5. What kinds of educational tools does this platform offer? This platform provides a plethora of interactive educational resources. It is particularly rich in physics simulations, but also encompasses related fields like mathematics and science in general. The simulations can be integrated into lesson plans and serve as interactive learning tools for students from primary school all the way to Junior College. Also included in the many items listed are video analysis tools, ebooks, and various applets to support educational activities.
6. What software do these simulations use? The vast majority of the simulations are built using Easy JavaScript Simulations (EJS), a tool designed to allow for the creation of interactive simulations that can be easily embedded in webpages. The library associated with this tool is not open source and carries specific licensing requirements. Many simulations also utilize HTML5 and JavaScript for broad compatibility.
7. How can these simulations be integrated into teaching and learning? These interactive models can be used in several ways including interactive demonstrations for lectures, individual exploration activities for students, or a visual aid in understanding complex science concepts. They can also be used with other tools like the "Nearpod Student Response System" to ensure students actively engage with the material. Further, some tools are also designed to support different learning pedagogies.
8. Are there any licensing or usage restrictions for these resources?

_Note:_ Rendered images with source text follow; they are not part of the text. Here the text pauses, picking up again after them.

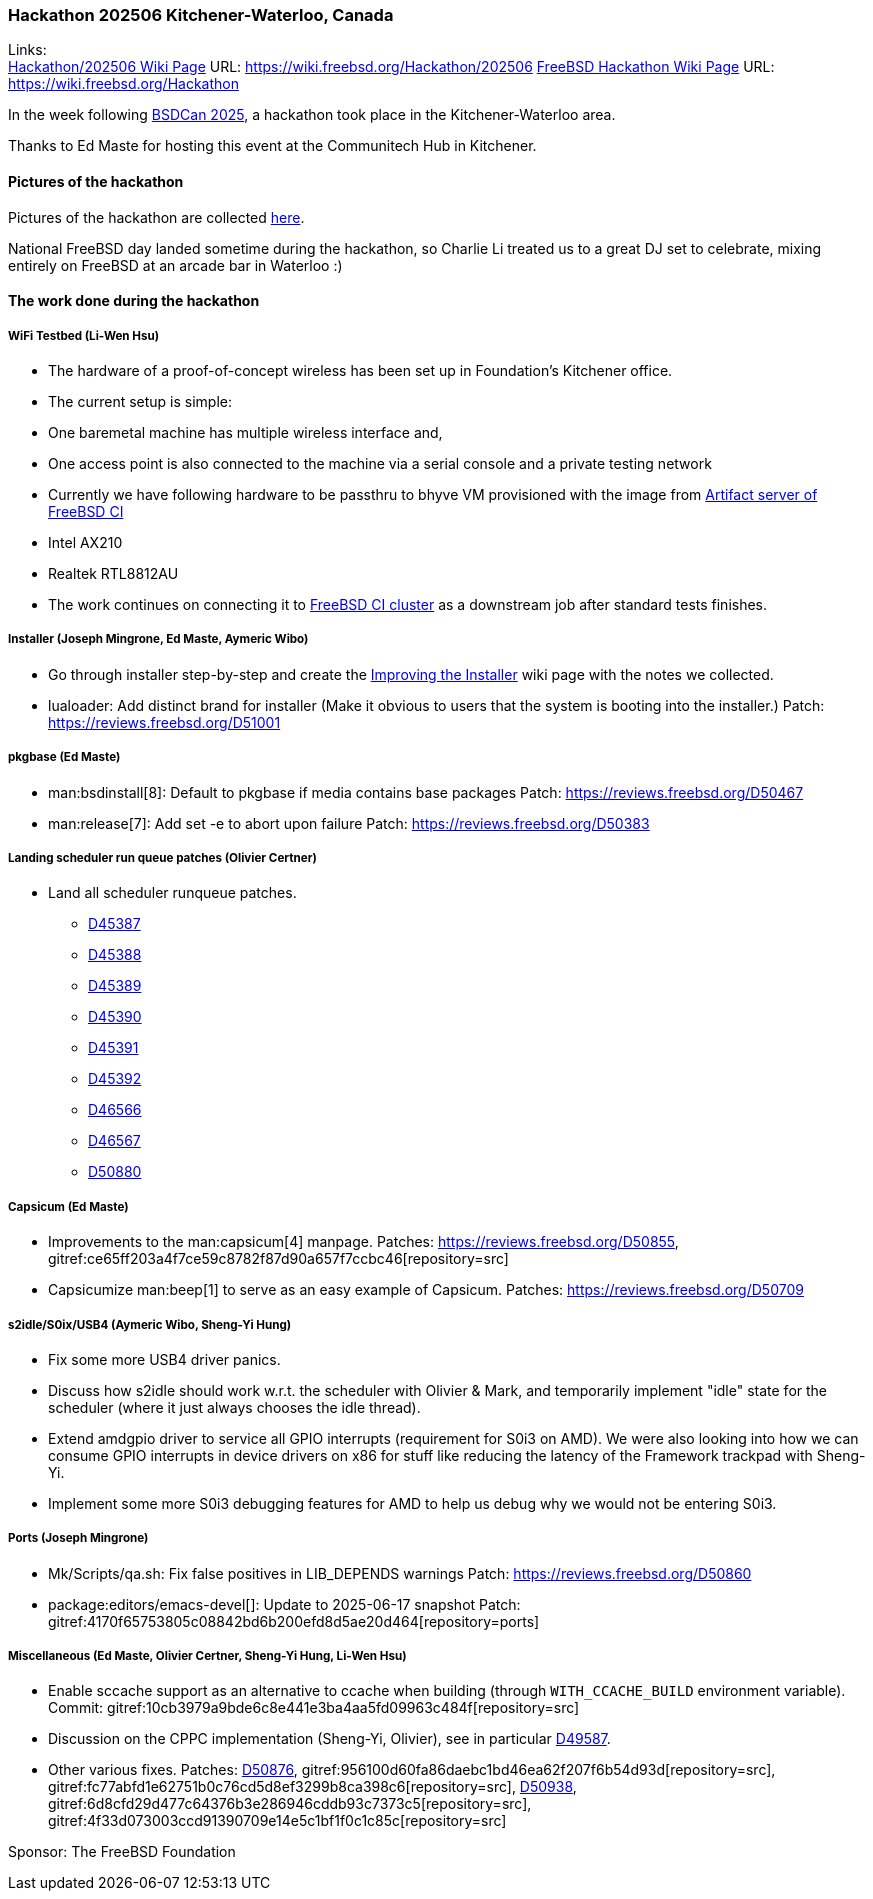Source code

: === Hackathon 202506 Kitchener-Waterloo, Canada

Links: +
link:https://wiki.freebsd.org/Hackathon/202506[Hackathon/202506 Wiki Page] URL: link:https://wiki.freebsd.org/Hackathon/202506[]
link:https://wiki.freebsd.org/Hackathon[FreeBSD Hackathon Wiki Page] URL: link:https://wiki.freebsd.org/Hackathon[]

In the week following link:https://www.bsdcan.org/2025/[BSDCan 2025], a hackathon took place in the Kitchener-Waterloo area.

Thanks to Ed Maste for hosting this event at the Communitech Hub in Kitchener.

==== Pictures of the hackathon

Pictures of the hackathon are collected link:https://people.freebsd.org/~emaste/hackathon202506/[here].

National FreeBSD day landed sometime during the hackathon, so Charlie Li treated us to a great DJ set to celebrate, mixing entirely on FreeBSD at an arcade bar in Waterloo :)

==== The work done during the hackathon

===== WiFi Testbed (Li-Wen Hsu)

- The hardware of a proof-of-concept wireless has been set up in Foundation's Kitchener office.
- The current setup is simple:
    - One baremetal machine has multiple wireless interface and,
    - One access point is also connected to the machine via a serial console and a private testing network
- Currently we have following hardware to be passthru to bhyve VM provisioned with the image from link:https//artifact.ci.freebsd.org[Artifact server of FreeBSD CI]
    - Intel AX210
    - Realtek RTL8812AU
- The work continues on connecting it to link:https//ci.freebsd.org[FreeBSD CI cluster] as a downstream job after standard tests finishes.

===== Installer (Joseph Mingrone, Ed Maste, Aymeric Wibo)

- Go through installer step-by-step and create the link:https://wiki.freebsd.org/ImproveInstaller[Improving the Installer] wiki page with the notes we collected.
- lualoader: Add distinct brand for installer (Make it obvious to users that the system is booting into the installer.)
  Patch: link:https://reviews.freebsd.org/D51001[]

===== pkgbase (Ed Maste)

- man:bsdinstall[8]: Default to pkgbase if media contains base packages
  Patch: link:https://reviews.freebsd.org/D50467[]
- man:release[7]: Add set -e to abort upon failure
  Patch: link:https://reviews.freebsd.org/D50383[]

===== Landing scheduler run queue patches (Olivier Certner)

- Land all scheduler runqueue patches.
* link:https://reviews.freebsd.org/D45387[D45387]
* link:https://reviews.freebsd.org/D45388[D45388]
* link:https://reviews.freebsd.org/D45389[D45389]
* link:https://reviews.freebsd.org/D45390[D45390]
* link:https://reviews.freebsd.org/D45391[D45391]
* link:https://reviews.freebsd.org/D45392[D45392]
* link:https://reviews.freebsd.org/D46566[D46566]
* link:https://reviews.freebsd.org/D46567[D46567]
* link:https://reviews.freebsd.org/D50880[D50880]


===== Capsicum (Ed Maste)

- Improvements to the man:capsicum[4] manpage.
  Patches: link:https://reviews.freebsd.org/D50855[], gitref:ce65ff203a4f7ce59c8782f87d90a657f7ccbc46[repository=src]
- Capsicumize man:beep[1] to serve as an easy example of Capsicum.
  Patches: link:https://reviews.freebsd.org/D50709[]

===== s2idle/S0ix/USB4 (Aymeric Wibo, Sheng-Yi Hung)

- Fix some more USB4 driver panics.
- Discuss how s2idle should work w.r.t. the scheduler with Olivier & Mark, and temporarily implement "idle" state for the scheduler (where it just always chooses the idle thread).
- Extend amdgpio driver to service all GPIO interrupts (requirement for S0i3 on AMD).
  We were also looking into how we can consume GPIO interrupts in device drivers on x86 for stuff like reducing the latency of the Framework trackpad with Sheng-Yi.
- Implement some more S0i3 debugging features for AMD to help us debug why we would not be entering S0i3.

===== Ports (Joseph Mingrone)

- [.filename]#Mk/Scripts/qa.sh#: Fix false positives in LIB_DEPENDS warnings
  Patch: https://reviews.freebsd.org/D50860[]
- package:editors/emacs-devel[]: Update to 2025-06-17 snapshot
  Patch: gitref:4170f65753805c08842bd6b200efd8d5ae20d464[repository=ports]

===== Miscellaneous (Ed Maste, Olivier Certner, Sheng-Yi Hung, Li-Wen Hsu)

- Enable sccache support as an alternative to ccache when building (through `WITH_CCACHE_BUILD` environment variable).
  Commit: gitref:10cb3979a9bde6c8e441e3ba4aa5fd09963c484f[repository=src]
- Discussion on the CPPC implementation (Sheng-Yi, Olivier), see in particular https://reviews.freebsd.org/D49587[D49587].
- Other various fixes.
  Patches: https://reviews.freebsd.org/D50876[D50876], gitref:956100d60fa86daebc1bd46ea62f207f6b54d93d[repository=src], gitref:fc77abfd1e62751b0c76cd5d8ef3299b8ca398c6[repository=src], https://reviews.freebsd.org/D50938[D50938], gitref:6d8cfd29d477c64376b3e286946cddb93c7373c5[repository=src], gitref:4f33d073003ccd91390709e14e5c1bf1f0c1c85c[repository=src]

Sponsor: The FreeBSD Foundation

The educational content, except for commercial use of the Easy JavaScript Simulations (EJS) library, is licensed under a Creative Commons Attribution-Share Alike 4.0 Singapore License. This means that the content can be shared and adapted, provided that credit is given and derivative works are also released under a similar license. Commercial use of the EJS library requires contacting the developers directly to obtain a license.